--- THE RECORDS ---
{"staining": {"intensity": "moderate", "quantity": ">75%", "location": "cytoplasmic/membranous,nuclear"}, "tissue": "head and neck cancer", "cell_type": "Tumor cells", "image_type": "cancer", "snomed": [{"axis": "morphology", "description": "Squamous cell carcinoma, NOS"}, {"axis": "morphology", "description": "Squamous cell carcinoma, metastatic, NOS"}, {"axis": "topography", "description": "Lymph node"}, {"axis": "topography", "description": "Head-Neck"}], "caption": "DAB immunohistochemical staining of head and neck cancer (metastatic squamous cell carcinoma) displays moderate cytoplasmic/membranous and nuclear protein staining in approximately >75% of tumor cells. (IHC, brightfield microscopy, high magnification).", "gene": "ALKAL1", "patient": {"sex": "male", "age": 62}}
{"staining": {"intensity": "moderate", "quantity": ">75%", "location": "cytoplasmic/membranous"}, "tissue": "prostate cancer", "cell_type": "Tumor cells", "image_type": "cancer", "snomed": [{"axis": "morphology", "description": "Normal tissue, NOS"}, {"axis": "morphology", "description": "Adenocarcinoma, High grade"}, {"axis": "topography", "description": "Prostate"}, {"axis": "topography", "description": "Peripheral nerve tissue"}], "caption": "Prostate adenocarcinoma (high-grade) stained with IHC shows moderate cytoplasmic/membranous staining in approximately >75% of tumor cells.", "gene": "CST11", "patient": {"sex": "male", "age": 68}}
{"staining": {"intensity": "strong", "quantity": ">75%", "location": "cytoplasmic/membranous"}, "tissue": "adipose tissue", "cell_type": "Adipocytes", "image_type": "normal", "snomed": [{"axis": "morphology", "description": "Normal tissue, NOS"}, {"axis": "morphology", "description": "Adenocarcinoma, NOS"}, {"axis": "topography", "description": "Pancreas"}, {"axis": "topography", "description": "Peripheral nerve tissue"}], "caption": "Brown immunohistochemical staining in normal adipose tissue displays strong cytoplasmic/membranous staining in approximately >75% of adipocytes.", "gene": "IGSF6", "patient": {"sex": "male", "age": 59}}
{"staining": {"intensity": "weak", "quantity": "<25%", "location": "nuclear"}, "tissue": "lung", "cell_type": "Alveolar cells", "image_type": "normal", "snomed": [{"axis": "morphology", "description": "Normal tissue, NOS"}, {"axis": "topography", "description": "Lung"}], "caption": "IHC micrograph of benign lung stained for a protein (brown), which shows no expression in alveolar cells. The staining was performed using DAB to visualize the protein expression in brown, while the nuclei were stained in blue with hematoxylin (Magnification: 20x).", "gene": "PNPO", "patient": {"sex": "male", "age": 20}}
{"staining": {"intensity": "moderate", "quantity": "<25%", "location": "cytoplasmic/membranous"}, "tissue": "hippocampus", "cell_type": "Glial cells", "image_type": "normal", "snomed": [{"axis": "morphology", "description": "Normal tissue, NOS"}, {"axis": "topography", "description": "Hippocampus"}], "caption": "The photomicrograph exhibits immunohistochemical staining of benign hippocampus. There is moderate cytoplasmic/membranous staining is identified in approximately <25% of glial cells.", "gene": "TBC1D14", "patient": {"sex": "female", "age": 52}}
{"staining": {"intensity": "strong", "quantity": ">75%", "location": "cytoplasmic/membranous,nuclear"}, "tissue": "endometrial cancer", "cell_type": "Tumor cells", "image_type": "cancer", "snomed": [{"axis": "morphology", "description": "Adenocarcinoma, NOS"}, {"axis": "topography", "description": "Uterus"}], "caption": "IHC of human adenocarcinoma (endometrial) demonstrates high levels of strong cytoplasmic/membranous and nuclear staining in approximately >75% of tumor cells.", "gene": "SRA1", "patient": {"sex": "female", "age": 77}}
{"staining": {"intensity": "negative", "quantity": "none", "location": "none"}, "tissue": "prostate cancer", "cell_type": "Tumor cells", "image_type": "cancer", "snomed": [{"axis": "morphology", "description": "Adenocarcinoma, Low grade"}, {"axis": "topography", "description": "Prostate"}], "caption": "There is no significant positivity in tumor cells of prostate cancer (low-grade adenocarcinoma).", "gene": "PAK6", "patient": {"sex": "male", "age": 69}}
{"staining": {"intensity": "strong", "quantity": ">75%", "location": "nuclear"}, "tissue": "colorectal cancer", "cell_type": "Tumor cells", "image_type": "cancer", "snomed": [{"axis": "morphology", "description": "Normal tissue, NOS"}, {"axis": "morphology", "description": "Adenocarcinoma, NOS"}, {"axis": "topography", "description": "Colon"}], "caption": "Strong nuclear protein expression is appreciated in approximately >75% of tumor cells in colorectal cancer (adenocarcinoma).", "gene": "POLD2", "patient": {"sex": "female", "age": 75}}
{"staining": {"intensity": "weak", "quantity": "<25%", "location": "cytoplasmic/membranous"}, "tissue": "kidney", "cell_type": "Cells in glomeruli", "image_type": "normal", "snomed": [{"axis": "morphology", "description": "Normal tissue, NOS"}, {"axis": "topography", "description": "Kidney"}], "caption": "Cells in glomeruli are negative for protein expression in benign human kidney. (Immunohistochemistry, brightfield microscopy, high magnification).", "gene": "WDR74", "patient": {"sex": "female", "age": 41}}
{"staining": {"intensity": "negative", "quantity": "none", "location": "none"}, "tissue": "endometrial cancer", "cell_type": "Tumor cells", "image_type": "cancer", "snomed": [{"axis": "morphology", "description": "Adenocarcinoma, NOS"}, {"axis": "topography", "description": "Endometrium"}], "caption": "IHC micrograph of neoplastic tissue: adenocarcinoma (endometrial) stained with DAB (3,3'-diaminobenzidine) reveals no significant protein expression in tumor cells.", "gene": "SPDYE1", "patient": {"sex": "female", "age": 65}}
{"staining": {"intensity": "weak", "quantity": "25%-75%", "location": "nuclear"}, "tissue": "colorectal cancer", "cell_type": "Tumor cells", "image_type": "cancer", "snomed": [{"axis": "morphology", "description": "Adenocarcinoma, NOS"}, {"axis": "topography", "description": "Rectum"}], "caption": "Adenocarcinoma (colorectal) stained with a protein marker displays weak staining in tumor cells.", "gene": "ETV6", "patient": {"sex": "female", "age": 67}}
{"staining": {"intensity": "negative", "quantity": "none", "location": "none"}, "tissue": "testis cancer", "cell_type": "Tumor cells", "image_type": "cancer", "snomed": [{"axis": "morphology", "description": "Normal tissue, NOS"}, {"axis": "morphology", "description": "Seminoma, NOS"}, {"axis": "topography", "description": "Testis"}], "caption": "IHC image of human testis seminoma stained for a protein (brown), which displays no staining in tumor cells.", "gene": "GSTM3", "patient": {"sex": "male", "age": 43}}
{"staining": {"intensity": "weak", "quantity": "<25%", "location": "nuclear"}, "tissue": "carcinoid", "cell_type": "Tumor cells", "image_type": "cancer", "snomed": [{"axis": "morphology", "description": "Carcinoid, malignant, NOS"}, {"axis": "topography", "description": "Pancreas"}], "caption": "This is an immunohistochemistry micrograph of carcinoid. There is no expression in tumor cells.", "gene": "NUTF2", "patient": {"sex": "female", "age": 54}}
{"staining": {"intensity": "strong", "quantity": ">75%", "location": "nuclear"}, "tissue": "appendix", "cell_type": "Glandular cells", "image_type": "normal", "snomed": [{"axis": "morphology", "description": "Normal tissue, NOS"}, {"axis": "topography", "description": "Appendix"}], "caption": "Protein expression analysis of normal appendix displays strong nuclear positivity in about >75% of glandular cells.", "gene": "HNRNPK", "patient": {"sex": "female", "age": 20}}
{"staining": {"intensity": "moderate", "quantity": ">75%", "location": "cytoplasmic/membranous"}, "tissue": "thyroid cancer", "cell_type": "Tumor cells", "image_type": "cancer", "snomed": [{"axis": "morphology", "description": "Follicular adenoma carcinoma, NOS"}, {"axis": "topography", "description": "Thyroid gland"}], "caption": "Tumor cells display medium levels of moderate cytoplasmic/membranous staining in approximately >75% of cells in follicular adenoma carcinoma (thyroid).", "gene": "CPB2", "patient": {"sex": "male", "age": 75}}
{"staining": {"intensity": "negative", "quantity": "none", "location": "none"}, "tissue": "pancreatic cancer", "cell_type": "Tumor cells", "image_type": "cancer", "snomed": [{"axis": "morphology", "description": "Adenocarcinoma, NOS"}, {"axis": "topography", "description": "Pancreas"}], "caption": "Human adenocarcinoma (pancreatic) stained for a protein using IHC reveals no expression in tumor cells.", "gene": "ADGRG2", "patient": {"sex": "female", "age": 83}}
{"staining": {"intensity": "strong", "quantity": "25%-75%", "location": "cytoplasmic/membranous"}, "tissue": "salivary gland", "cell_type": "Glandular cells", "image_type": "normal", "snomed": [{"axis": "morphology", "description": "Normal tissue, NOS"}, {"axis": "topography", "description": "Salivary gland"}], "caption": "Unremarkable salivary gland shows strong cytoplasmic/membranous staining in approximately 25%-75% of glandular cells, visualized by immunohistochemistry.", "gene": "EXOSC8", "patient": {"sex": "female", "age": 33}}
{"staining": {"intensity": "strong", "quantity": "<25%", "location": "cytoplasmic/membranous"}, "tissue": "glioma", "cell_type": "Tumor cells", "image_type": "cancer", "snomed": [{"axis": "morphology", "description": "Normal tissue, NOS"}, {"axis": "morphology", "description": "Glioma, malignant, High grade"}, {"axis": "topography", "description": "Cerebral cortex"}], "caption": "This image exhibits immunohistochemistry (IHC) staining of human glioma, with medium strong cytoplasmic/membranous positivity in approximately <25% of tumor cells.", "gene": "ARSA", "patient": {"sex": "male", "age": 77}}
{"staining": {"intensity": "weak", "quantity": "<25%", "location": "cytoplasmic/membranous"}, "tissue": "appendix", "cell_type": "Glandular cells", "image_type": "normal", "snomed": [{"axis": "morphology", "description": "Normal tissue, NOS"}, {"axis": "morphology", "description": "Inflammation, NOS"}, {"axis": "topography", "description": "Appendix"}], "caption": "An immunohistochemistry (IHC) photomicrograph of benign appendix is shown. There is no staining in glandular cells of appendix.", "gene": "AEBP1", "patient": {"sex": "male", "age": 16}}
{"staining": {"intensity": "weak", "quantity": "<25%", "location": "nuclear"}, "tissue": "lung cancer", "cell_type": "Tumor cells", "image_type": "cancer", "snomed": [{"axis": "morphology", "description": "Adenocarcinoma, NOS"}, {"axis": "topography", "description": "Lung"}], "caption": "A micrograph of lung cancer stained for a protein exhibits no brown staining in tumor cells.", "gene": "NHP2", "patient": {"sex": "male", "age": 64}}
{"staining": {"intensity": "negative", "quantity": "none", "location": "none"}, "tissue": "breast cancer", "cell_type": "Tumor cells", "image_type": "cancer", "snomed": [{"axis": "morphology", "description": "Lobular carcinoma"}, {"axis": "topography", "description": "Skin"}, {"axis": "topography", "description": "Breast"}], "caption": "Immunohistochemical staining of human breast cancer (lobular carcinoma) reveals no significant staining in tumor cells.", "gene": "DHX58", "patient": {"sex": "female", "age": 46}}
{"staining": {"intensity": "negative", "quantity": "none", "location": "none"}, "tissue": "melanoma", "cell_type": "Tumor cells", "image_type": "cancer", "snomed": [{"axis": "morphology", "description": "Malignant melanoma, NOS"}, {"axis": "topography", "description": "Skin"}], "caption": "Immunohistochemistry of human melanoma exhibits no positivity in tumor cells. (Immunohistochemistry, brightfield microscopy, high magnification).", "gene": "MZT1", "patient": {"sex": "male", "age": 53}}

--- WHAT THIS TASK INVOLVES ---
Where does "lung" occur in the data? Copy each line that has it.

--- WRITTEN RESPONSE ---
{"staining": {"intensity": "weak", "quantity": "<25%", "location": "nuclear"}, "tissue": "lung", "cell_type": "Alveolar cells", "image_type": "normal", "snomed": [{"axis": "morphology", "description": "Normal tissue, NOS"}, {"axis": "topography", "description": "Lung"}], "caption": "IHC micrograph of benign lung stained for a protein (brown), which shows no expression in alveolar cells. The staining was performed using DAB to visualize the protein expression in brown, while the nuclei were stained in blue with hematoxylin (Magnification: 20x).", "gene": "PNPO", "patient": {"sex": "male", "age": 20}}
{"staining": {"intensity": "weak", "quantity": "<25%", "location": "nuclear"}, "tissue": "lung cancer", "cell_type": "Tumor cells", "image_type": "cancer", "snomed": [{"axis": "morphology", "description": "Adenocarcinoma, NOS"}, {"axis": "topography", "description": "Lung"}], "caption": "A micrograph of lung cancer stained for a protein exhibits no brown staining in tumor cells.", "gene": "NHP2", "patient": {"sex": "male", "age": 64}}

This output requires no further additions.